The fall of 1991 was Trek’s 25th anniversary and it was a good time to be a Trekkie. TNG had done a Spock two-partner, “Unification,” which was kind of a stodgy talkfest, in hindsight, but still—c’mon, Picard, Data and Spock together? That was irresistible.

Our first look at Star Trek VI was on September 28, 1991 (I checked) when the final trailer was debuted inside a 25th anniversary TV special. Here’s a version complete with ads:

In late 1991 I was, let’s see, a senior in high school, and already publishing the first few issues of the newsletter that became Film Score Monthly.

So I was heavily into the soundtracks, and at the time pretty incensed with the revelation (made to me by Ford Thaxton) that the reason the Next Generation scores were so wallpapery was because the producers instructed the composers to write them like that.

It seemed insane and I was irate about it!

The fifth season of TNG otherwise had some great episodes, but I was infuriated with how subdued the scores were—and that Ron Jones had been let go. But that’s a story for another time.

Star Trek VI had a terrific score by newcomer Cliff Eidelman. I was thrilled to hear it in the trailer—which Cliff had specially scored. My favorite part of the trailer score was its last section with the chattering trumpets.

When I saw the film, I was a bit disappointed those “chattering trumpets” were the only part of the trailer score that didn’t get reprised in the film itself. Turns out it was a rewrite on the scoring stage, to inject more energy into the final passage of the trailer. We included both the revised and original versions on the Intrada 2CD set of the soundtrack.

Years later I saw an anniversary screening of the film in North Hollywood—I forgot the occasion—and Nick was there. He was rightfully proud of the film. I remember we chit-chatted briefly about the cast. By that time several of them were gone—Kelley and Doohan, but not yet Nimoy.

I can’t remember what Nick said, so I don’t want to put words in his mouth. For me, the film was a reminder of how special the cast was, and I told Nick how envious I was that he had a chance to work with them. It’s not like these were the world’s greatest actors—the supporting cast were barely characters (as they would often complain), but more like a chair and a job with a catchphrase or two. But they were vivid, they were memorable, they were likable—and, ultimately, deserved their place as cultural icons.

Star Trek VI was the end of an era—for the Original Series cast, but also, in many ways for 1980s blockbuster cinema (even though this was 1991). Computer FX were already changing how movies were made, most famously in Terminator 2—there’s some of it in Star Trek VI, like the super cool Klingon blood-in-zero-G assassination sequence. But in 1993, Jurassic Park would usher in a new age.

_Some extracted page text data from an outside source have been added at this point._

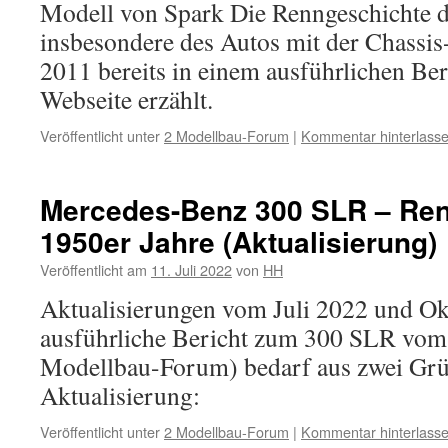
Modell von Spark Die Renngeschichte d
insbesondere des Autos mit der Chass
2011 bereits in einem ausführlichen Ber
Webseite erzählt.
Veröffentlicht unter
2 Modellbau-Forum
|
Kommentar hinterlass
Mercedes-Benz 300 SLR – Ren
1950er Jahre (Aktualisierung)
Veröffentlicht am
11. Juli 2022
von
HH
Aktualisierungen vom Juli 2022 und O
ausführliche Bericht zum 300 SLR vom 
Modellbau-Forum) bedarf aus zwei Grü
Aktualisierung:
Veröffentlicht unter
2 Modellbau-Forum
|
Kommentar hinterlass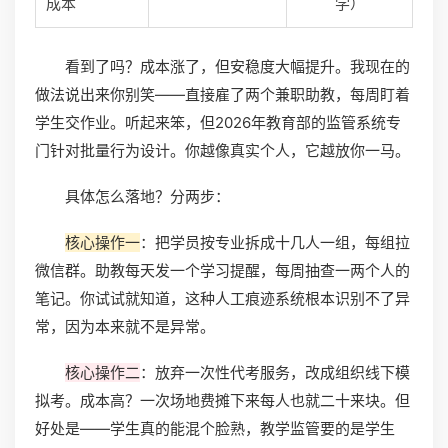
成本
学）
看到了吗？成本涨了，但安稳度大幅提升。我现在的
做法说出来你别笑——直接雇了两个兼职助教，每周盯着
学生交作业。听起来笨，但2026年教育部的监管系统专
门针对批量行为设计。你越像真实个人，它越放你一马。
具体怎么落地？分两步：
核心操作一
：把学员按专业拆成十几人一组，每组拉
微信群。助教每天发一个学习提醒，每周抽查一两个人的
笔记。你试试就知道，这种人工痕迹系统根本识别不了异
常，因为本来就不是异常。
核心操作二
：放弃一次性代考服务，改成组织线下模
拟考。成本高？一次场地费摊下来每人也就二十来块。但
好处是——学生真的能混个脸熟，教学监管要的是学生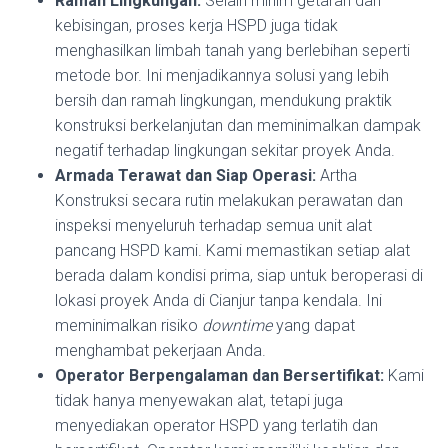
Ramah Lingkungan:
Selain minim getaran dan
kebisingan, proses kerja HSPD juga tidak
menghasilkan limbah tanah yang berlebihan seperti
metode bor. Ini menjadikannya solusi yang lebih
bersih dan ramah lingkungan, mendukung praktik
konstruksi berkelanjutan dan meminimalkan dampak
negatif terhadap lingkungan sekitar proyek Anda.
Armada Terawat dan Siap Operasi:
Artha
Konstruksi secara rutin melakukan perawatan dan
inspeksi menyeluruh terhadap semua unit alat
pancang HSPD kami. Kami memastikan setiap alat
berada dalam kondisi prima, siap untuk beroperasi di
lokasi proyek Anda di Cianjur tanpa kendala. Ini
meminimalkan risiko
downtime
yang dapat
menghambat pekerjaan Anda.
Operator Berpengalaman dan Bersertifikat:
Kami
tidak hanya menyewakan alat, tetapi juga
menyediakan operator HSPD yang terlatih dan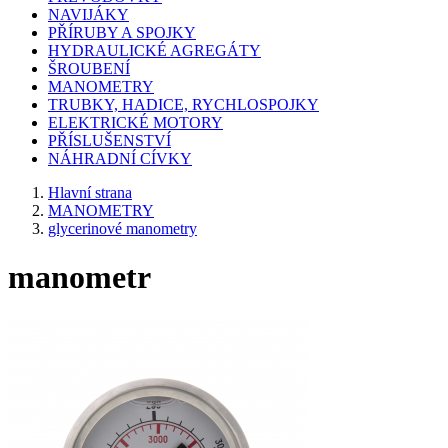
NAVIJÁKY
PŘÍRUBY A SPOJKY
HYDRAULICKÉ AGREGÁTY
ŠROUBENÍ
MANOMETRY
TRUBKY, HADICE, RYCHLOSPOJKY
ELEKTRICKÉ MOTORY
PŘÍSLUŠENSTVÍ
NÁHRADNÍ CÍVKY
Hlavní strana
MANOMETRY
glycerinové manometry
manometr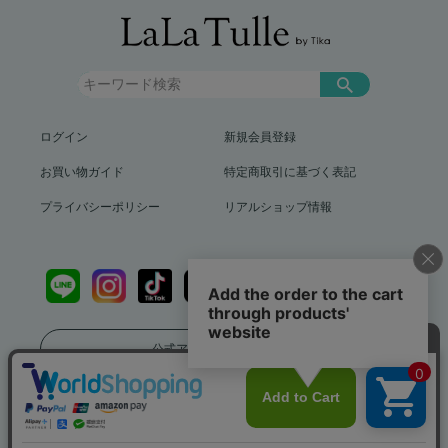
ログイン
新規会員登録
お買い物ガイド
特定商取引に基づく表記
プライバシーポリシー
リアルショップ情報
公式アプリをダウンロード
送料799円（沖縄、離島を除く）12,000円以上で送料無料
info@lalatulle.jp
Copyright (c) LaLaTulle by Tika All Rights Reserved..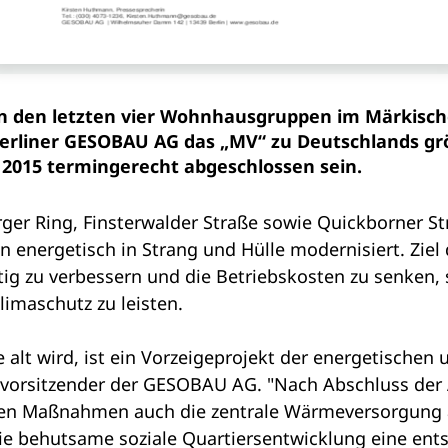
in den letzten vier Wohnhausgruppen im Märkisch
Berliner GESOBAU AG das „MV“ zu Deutschlands gr
2015 termingerecht abgeschlossen sein.
er Ring, Finsterwalder Straße sowie Quickborner St
energetisch in Strang und Hülle modernisiert. Ziel 
g zu verbessern und die Betriebskosten zu senken,
imaschutz zu leisten.
 alt wird, ist ein Vorzeigeprojekt der energetische
dsvorsitzender der GESOBAU AG. "Nach Abschluss der 
eren Maßnahmen auch die zentrale Wärmeversorgung 
die behutsame soziale Quartiersentwicklung eine ent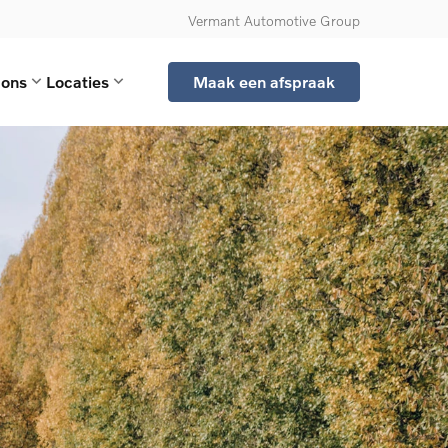
Vermant Automotive Group
 ons
Locaties
Maak een afspraak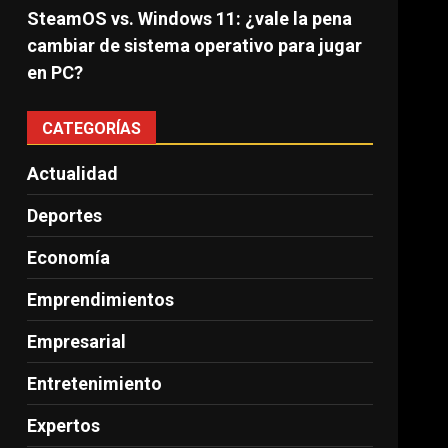
SteamOS vs. Windows 11: ¿vale la pena
cambiar de sistema operativo para jugar
en PC?
CATEGORÍAS
Actualidad
Deportes
Economía
Emprendimientos
Empresarial
Entretenimiento
Expertos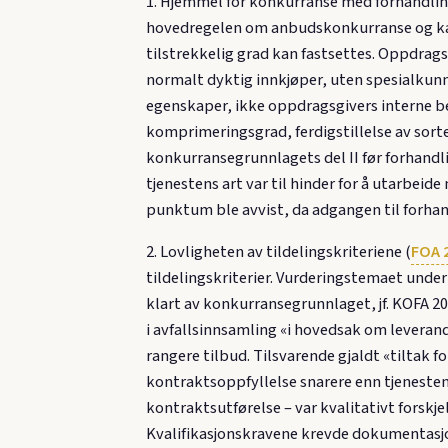
1. Hjemmel for konkurranse med forhandlin
hovedregelen om anbudskonkurranse og kan v
tilstrekkelig grad kan fastsettes. Oppdrags
normalt dyktig innkjøper, uten spesialkun
egenskaper, ikke oppdragsgivers interne beh
komprimeringsgrad, ferdigstillelse av sort
konkurransegrunnlagets del II før forhandli
tjenestens art var til hinder for å utarbei
punktum ble avvist, da adgangen til forha
2. Lovligheten av tildelingskriteriene (
FOA 2
tildelingskriterier. Vurderingstemaet unde
klart av konkurransegrunnlaget, jf. KOFA 2
i avfallsinnsamling «i hovedsak om leverand
rangere tilbud. Tilsvarende gjaldt «tiltak 
kontraktsoppfyllelse snarere enn tjenestens
kontraktsutførelse – var kvalitativt forskj
Kvalifikasjonskravene krevde dokumentasjon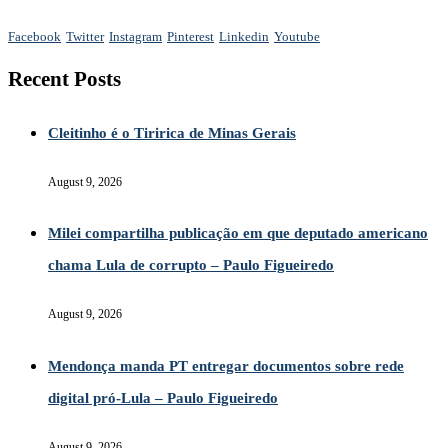
Facebook
Twitter
Instagram
Pinterest
Linkedin
Youtube
Recent Posts
Cleitinho é o Tiririca de Minas Gerais
August 9, 2026
Milei compartilha publicação em que deputado americano
chama Lula de corrupto – Paulo Figueiredo
August 9, 2026
Mendonça manda PT entregar documentos sobre rede
digital pró-Lula – Paulo Figueiredo
August 9, 2026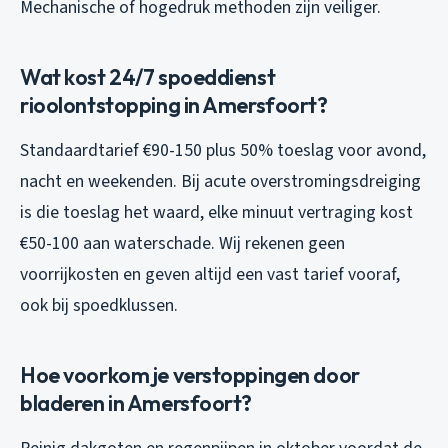
Mechanische of hogedruk methoden zijn veiliger.
Wat kost 24/7 spoeddienst
rioolontstopping in Amersfoort?
Standaardtarief €90-150 plus 50% toeslag voor avond,
nacht en weekenden. Bij acute overstromingsdreiging
is die toeslag het waard, elke minuut vertraging kost
€50-100 aan waterschade. Wij rekenen geen
voorrijkosten en geven altijd een vast tarief vooraf,
ook bij spoedklussen.
Hoe voorkom je verstoppingen door
bladeren in Amersfoort?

That new age would have not only new and better (or certainly different) FX, but new stars, faster cutting, more pop-synthy scoring (hello, Hans)—and vastly different storytelling. Some things got worse, other things got better. In hindsight, movies like Star Trek VI seem positively quaint in their limited sets and scaled-down action.

For me, Star Trek VI was the twilight of my childhood, as I would soon be off to college. So I am nostalgic for that time—a softie for nostalgia, that’s me—and one of the things I’ve enjoyed writing about here.

Also, Kim Cattrall was a good Vulcan!